4.4 Ablation Studies

Prompt Sensitivity: Changing the prompt template has a smaller effect on recurrence behavior than changing the decoding regime.
Prompt Heterogeneity: Alternating prompts between iterations increases diversity slightly but does not eliminate exact recurrences.
Paragraph Level: Even when processing full paragraphs, individual sentences within the paragraph often fall into local attractors (repeating sentence forms), despite the full paragraph never repeating exactly.

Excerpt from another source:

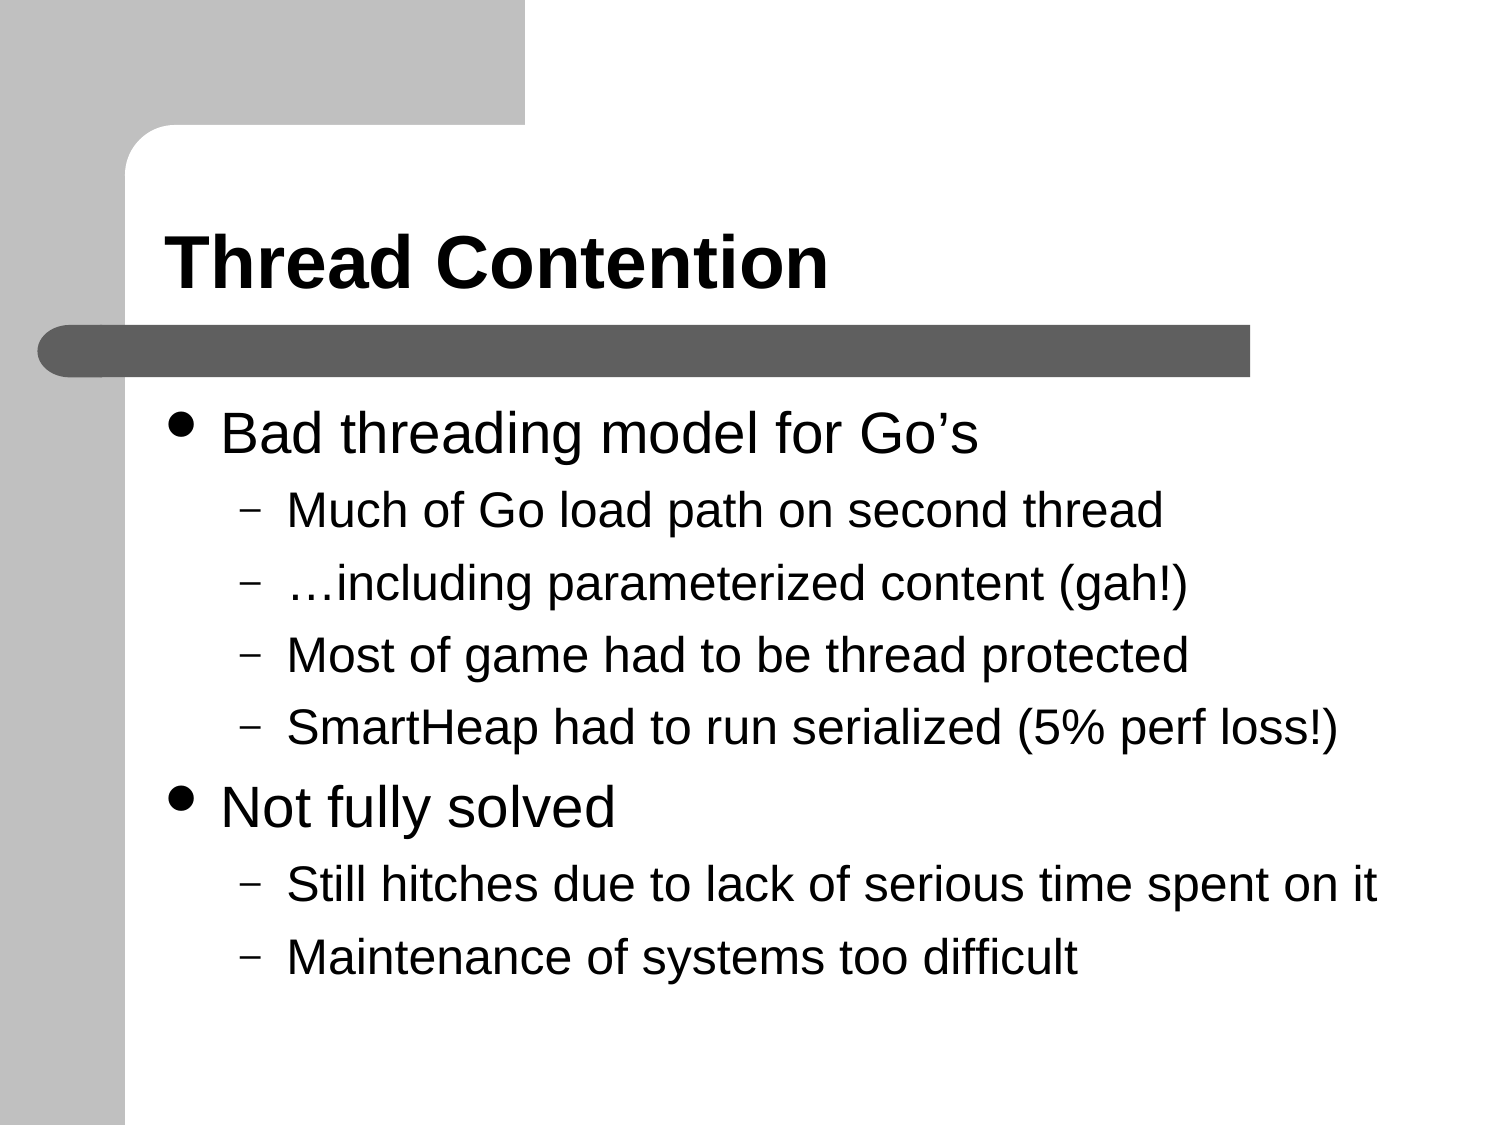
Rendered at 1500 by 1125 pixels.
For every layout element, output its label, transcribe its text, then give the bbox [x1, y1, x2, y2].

5. Significance and Implications

Multi-Agent Systems: The findings are critical for multi-agent LLM systems where agents pass messages to one another. The paper suggests that without careful control (e.g., temperature settings), these systems may rapidly converge to repetitive loops or suffer from cumulative semantic distortion ("broken telephone" effect).
Content Safety & Quality: In workflows where LLMs iteratively refine content (e.g., automated editing), greedy decoding may lead to stagnation, while sampling may introduce unintended semantic drift.
Distinction from Model Collapse: The authors clarify that inference-time recursion (this paper) is mechanistically distinct from training-time model collapse. Inference dynamics are driven by the properties of the transition kernel (stochasticity and attractors), not by the degradation of the training distribution.
Future Directions: The framework provides a compact mathematical tool to simulate and predict the behavior of complex LLM-mediated communication pipelines, offering a basis for designing more robust multi-turn interaction systems.

In summary, the paper establishes that iterative LLM processing is not a random walk but a structured stochastic process governed by Markovian dynamics, where the choice of decoding strategy fundamentally dictates whether the system converges to a static state or explores a diverse, albeit potentially drifting, space of text.